The Chinese government escalates its cyber campaign against Hong Kong dissidents.
ISIS continues to enjoy success in social media.
Reports say that Pakistan is deploying FinFisher intercept tools against Indian officials. Other Pakistani hackers, the non-governmental skids of MaDLeets, vandalize Google's Indonesian domain to no apparent purpose.
Yahoo, it turns out, was not affected by the Shellshock vulnerability as early reports suggested — other, unrelated bugs were exploited. They're now patched, the company says. (BankInfoSecurity, whose article appeared before Yahoo finished investigating its vulnerabilities, offers a useful rundown of ways in which Shellshock is being exploited.)
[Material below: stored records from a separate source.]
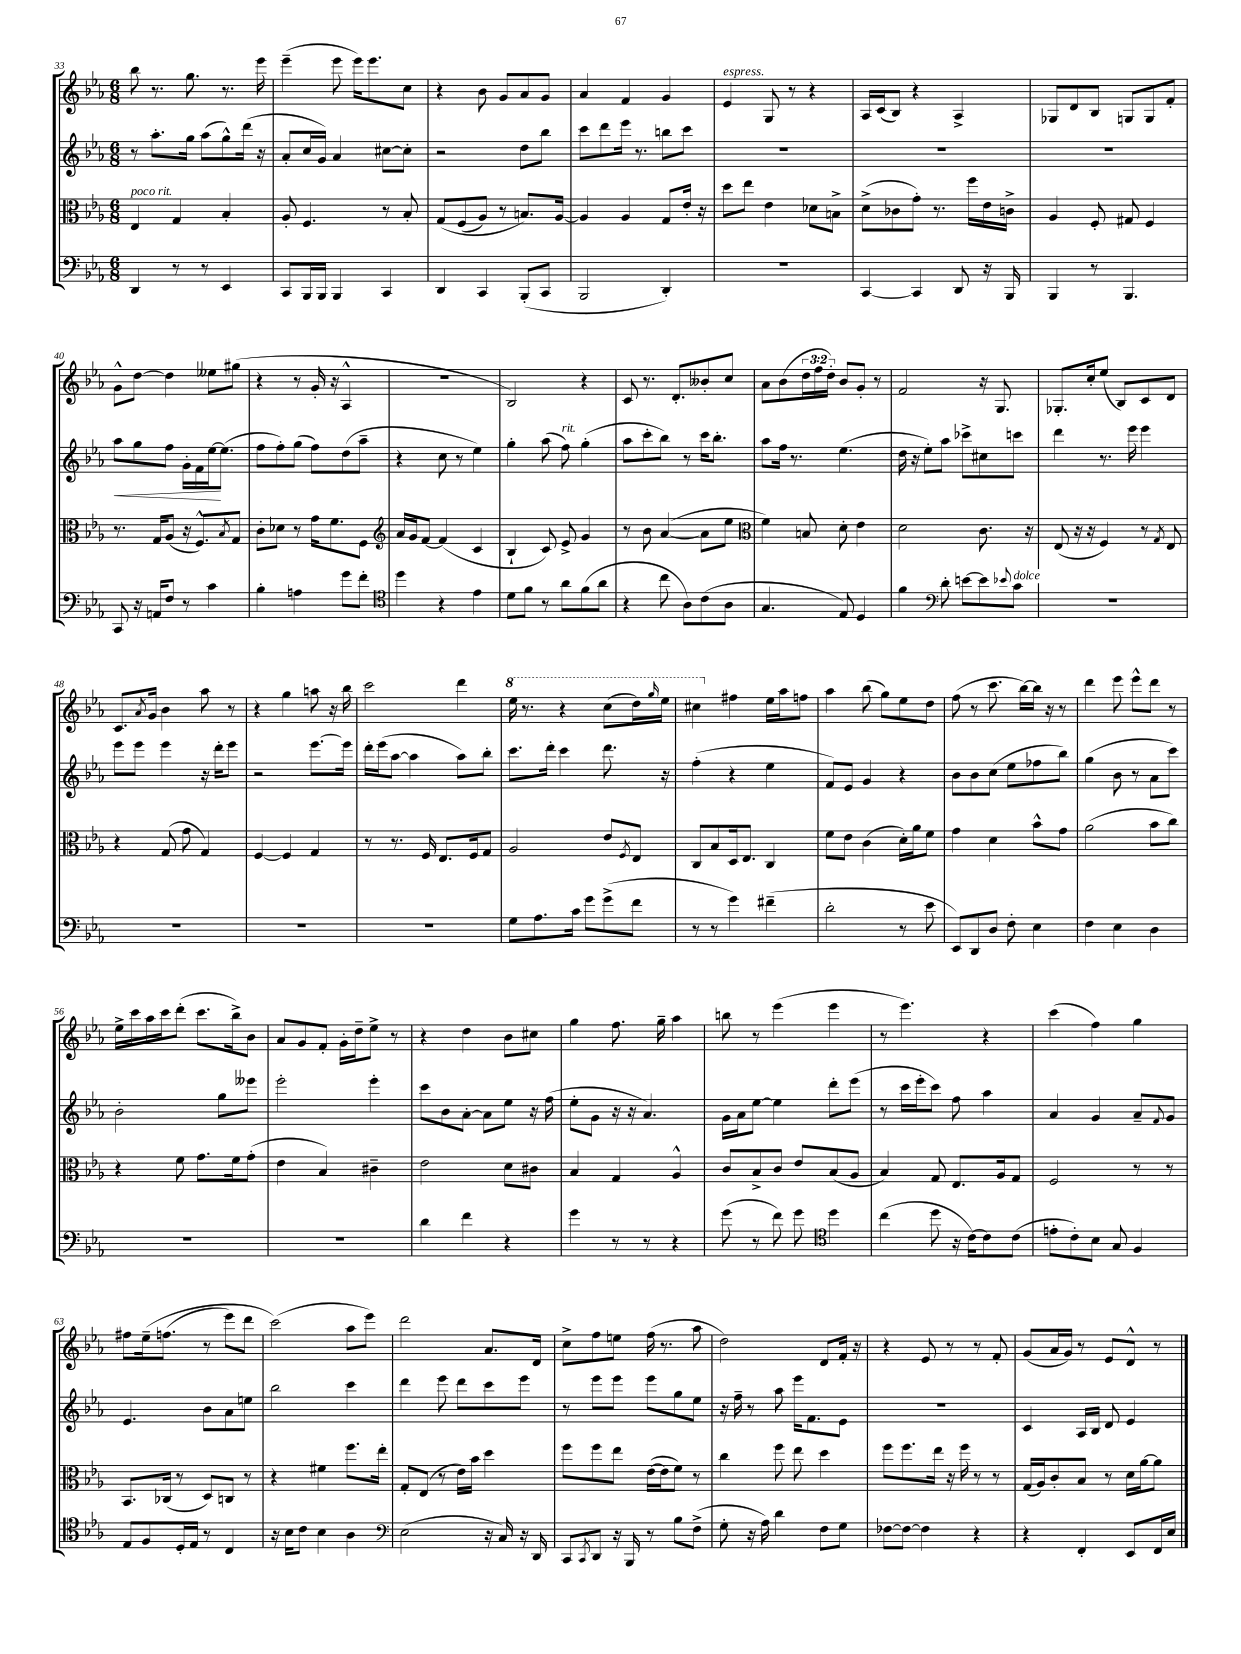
<<
\new StaffGroup <<
\new Staff = "s0" {
    \clef treble \key ees \major \numericTimeSignature \time 6/8 \override Staff.TupletNumber.text = #tuplet-number::calc-fraction-text
    bes''8 r8. g''8. r8. ees'''16 |
    ees'''4--( ees'''8 ees'''16) ees'''8. c''8 |
    r4 bes'8 g'8 aes'8 g'8 |
    aes'4 f'4 g'4 |
    ees'4^\markup { \italic "espress." } g8 r8 r4 |
    aes16 c'16( bes8) r4 aes4-> |
    ges8 d'8 bes8 g8 g8 f'8-. |
    g'8-^ d''8~ d''4 eeses''8 gis''8( |
    r4 r8 g'16-. r16 aes4-^ |
    R2. |
    bes2) r4 |
    c'8 r8. d'8.-. beses'8-. c''8 |
    aes'8 bes'8( \tuplet 3/2 { d''16 f''16 d''16-.) } bes'8 g'8-. r8 |
    f'2 r16 g8. |
    ges8.-. c''16-. ees''8( bes8) c'8 d'8 |
    c'8. \acciaccatura { aes'8 } g'16 bes'4 aes''8 r8 |
    r4 g''4 a''8 r16 bes''16 |
    c'''2 d'''4 |
    \ottava #1 ees'''16 r8. r4 c'''8( d'''16) \grace { g'''16 } ees'''16 |
    cis'''4 \ottava #0 fis''4 ees''16 aes''16 f''8 |
    aes''4 bes''8( g''8) ees''8 d''8 |
    f''8( r8 c'''8. bes''16~) bes''16 r16 r8 |
    d'''4 ees'''8 ees'''8-^ d'''8 r8 |
    ees''16-> c'''16 aes''16 c'''16 d'''8-.( c'''8. bes''16->) bes'8 |
    aes'8 g'8 f'8-. g'16-. d''16-- ees''8-> r8 |
    r4 d''4 bes'8 cis''8 |
    g''4 f''8. g''16-- aes''4 |
    b''8 r8 ees'''4( ees'''4 |
    r8 ees'''4.) r4 |
    c'''4( f''4) g''4 |
    fis''8 ees''16--\( f''8.( r8 ees'''8) d'''8 |
    c'''2(\) aes''8 ees'''8) |
    d'''2 aes'8. d'16 |
    c''8-> f''8 e''8 f''16( r8. aes''8 |
    d''2) d'8 f'16-. r16 |
    r4 ees'8 r8 r8 f'8-. |
    g'8( aes'16 g'16) r8 ees'8 d'8-^ r8 \bar "|." |
}
\new Staff = "s1" {
    \clef treble \key ees \major \numericTimeSignature \time 6/8
    r8 aes''8.-. g''16 aes''8( g''8-^) d'''16( r16 |
    aes'8-. c''16 g'16) aes'4 cis''8~ cis''8-. |
    r2 d''8 bes''8 |
    c'''8 d'''8 ees'''16 r8. b''8 c'''8 |
    R2. |
    R2. |
    R2. |
    aes''8\< g''8 f''8 g'16-. f'16 ees''16~\! ees''8.( |
    f''8 f''8-.) g''8( f''8) d''8( aes''8-- |
    r4 c''8 r8 ees''4) |
    g''4-. aes''8( f''8^\markup { \italic "rit." }) g''4-.( |
    aes''8 c'''8-. bes''8) r8 c'''16 bes''8.-. |
    aes''8 f''16 r8. ees''4.( |
    d''16 r16 ees''8-.) aes''8 ces'''8-> cis''8 c'''8 |
    d'''4 r8. ees'''16 ees'''4 |
    ees'''8 ees'''8 ees'''4 r16 d'''16-. ees'''8 |
    r2 ees'''8.~ ees'''16 |
    d'''16-. ees'''16( aes''8~ aes''4 aes''8) bes''8-. |
    c'''8. d'''16-. c'''4 d'''8. r16 |
    f''4-.( r4 ees''4 |
    f'8) ees'8 g'4 r4 |
    bes'8 bes'8 c''8( ees''8 fes''8 bes''8) |
    g''4( bes'8 r8 aes'8 c'''8) |
    bes'2-. g''8 eeses'''8 |
    ees'''2-. ees'''4-. |
    c'''8 bes'8 aes'8~-. aes'8 ees''8 r16 f''16( |
    ees''8-. g'8 r16 r16 aes'4.) |
    g'16 aes'16 ees''8~ ees''4 d'''8-. ees'''8( |
    r8 c'''16 ees'''16-. c'''8) f''8 aes''4 |
    aes'4 g'4 aes'8-- \appoggiatura { f'8 } g'8 |
    ees'4. bes'8 aes'8 e''8 |
    bes''2 c'''4 |
    d'''4 ees'''8 d'''8 c'''8 ees'''8 |
    r8 ees'''8 ees'''8 ees'''8 g''8 ees''8 |
    r16 f''16-- r8 aes''8 ees'''16 f'8. ees'8 |
    R2. |
    c'4 aes16 bes16 d'8 ees'4 \bar "|." |
}
\new Staff = "s2" {
    \clef alto \key ees \major \numericTimeSignature \time 6/8
    ees4^\markup { \italic "poco rit." } g4 bes4-. |
    aes8-. f4. r8 bes8-. |
    g8\( f8( aes8) r8 b8.\) aes16~ |
    aes4 aes4 g8 ees'16-. r16 |
    d''8 ees''8 ees'4 des'8 b8-> |
    d'8->( ces'8 g'8-.) r8. f''16 ees'16 c'16-> |
    aes4 f8-. gis8 f4 |
    r8. g16 aes8( r16 f8.-^) \acciaccatura { bes8 } g8 |
    c'8-. des'8 r8 g'16 f'8. f8 |
    \clef treble aes'16 g'16 f'8~ f'4( c'4 |
    bes4-! c'8) ees'8-> g'4 |
    r8 bes'8 aes'4~( aes'8 ees''8 |
    \clef alto f'4) b8 d'8-. ees'4 |
    d'2 c'8. r16 |
    ees8( r16 r16 f4) r8 \acciaccatura { g8 } ees8 |
    r4 g8( g'8 g4) |
    f4~ f4 g4 |
    r8 r8. f16 ees8. f16 g8 |
    aes2 ees'8 \acciaccatura { f8 } ees8 |
    c8 bes8 d16 ees8. c4 |
    f'8 ees'8 c'4( d'16-.) aes'16 f'8 |
    g'4 d'4 bes'8-^ g'8 |
    aes'2( bes'8 c''8) |
    r4 f'8 g'8. f'16 g'8-.( |
    ees'4 bes4) cis'4-- |
    ees'2 d'8 cis'8 |
    bes4 g4 aes4-^ |
    c'8 bes8-> c'8 ees'8 bes8( aes8 |
    bes4) g8 ees8. aes16 g8 |
    f2 r8 r8 |
    bes,8. ces16( r8 d8) c8 r8 |
    r4 fis'4 f''8. ees''16-. |
    g8-. ees8( r8 ees'16) bes'16 d''4 |
    f''8 f''8 ees''8 ees'16~( ees'16 f'8) r8 |
    c''4 f''8 ees''8 d''4 |
    f''8 f''8. ees''16 r16 f''16 r8 r8 |
    g16( aes16) c'8-. bes8 r8 d'16 aes'16~ aes'8 \bar "|." |
}
\new Staff = "s3" {
    \clef bass \key ees \major \numericTimeSignature \time 6/8
    d,4 r8 r8 ees,4 |
    c,8 bes,,16 bes,,16 bes,,4 c,4 |
    d,4 c,4 bes,,8-.( c,8 |
    bes,,2 d,4-.) |
    R2. |
    c,4~ c,4 d,8 r16 bes,,16 |
    bes,,4 r8 bes,,4. |
    c,8 r16 a,16 f8 r8 c'4 |
    bes4-. a4 g'8 f'8-. |
    \clef tenor d''4 r4 ees'4 |
    d'8 f'8 r8 aes'8 f'8( aes'8 |
    r4 c''8 aes8) c'8( aes8 |
    g4. ees8) d4 |
    f'4 \clef bass d'8-. e'8~ e'8 \appoggiatura { ees'8 } c'8^\markup { \italic "dolce" } |
    R2. |
    R2. |
    R2. |
    R2. |
    g8 aes8. c'16 g'8 g'8->( f'8 |
    r8 r8 g'4) fis'4--( |
    d'2-. r8 ees'8 |
    ees,8) d,8 d8 f8-. ees4 |
    f4 ees4 d4 |
    R2. |
    R2. |
    d'4 f'4 r4 |
    g'4 r8 r8 r4 |
    g'8( r8 f'8) g'8 \clef tenor d''4 |
    c''4( d''8 r16 c'16~) c'8 c'8( |
    e'8-. c'8-.) bes8 g8 f4 |
    ees8 f8 d16-. ees16 r8 c4 |
    r16 bes16 c'8 bes4 aes4 |
    \clef bass ees2( r16 c16) r16 d,16 |
    c,8 \acciaccatura { c,8 } d,8 r16 bes,,16 r8 bes8 f8->( |
    g8-. r16 aes16) d'4 f8 g8 |
    fes8~ fes8~ fes4 r4 |
    r4 f,4-. ees,8 f,16 ees16 \bar "|." |
}
>>
>>
\layout { \context { \Score currentBarNumber = #33 } }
The JPMorgan hack continues to exercise banks and their regulators in the US, the UK, and elsewhere. New York State bank regulator Benjamin Lawsky hopes cyber insurance will provide the sort of forcing function for cyber security that fire insurance did for building codes.
Eastern European cyber gangs have deployed a new family of malware, "Tyupkin," that enables them to extract cash from ATMs without using a stolen or forged card.
Ransomware is said to have knocked out Australian Broadcasting Corporation News for thirty minutes Monday.
AT&T discloses an insider breach and fires the malefactor responsible.
Analysts discuss whether researchers did a good thing in releasing BadUSB before a fix was available. The researchers, who say they wished to force vendors into better security, have released their own fix, but as this involves epoxy on a USB drive, many are reluctantly driven to skepticism.
Bugzilla gets a patch. Apple updates XProtect against the iWorm botnet.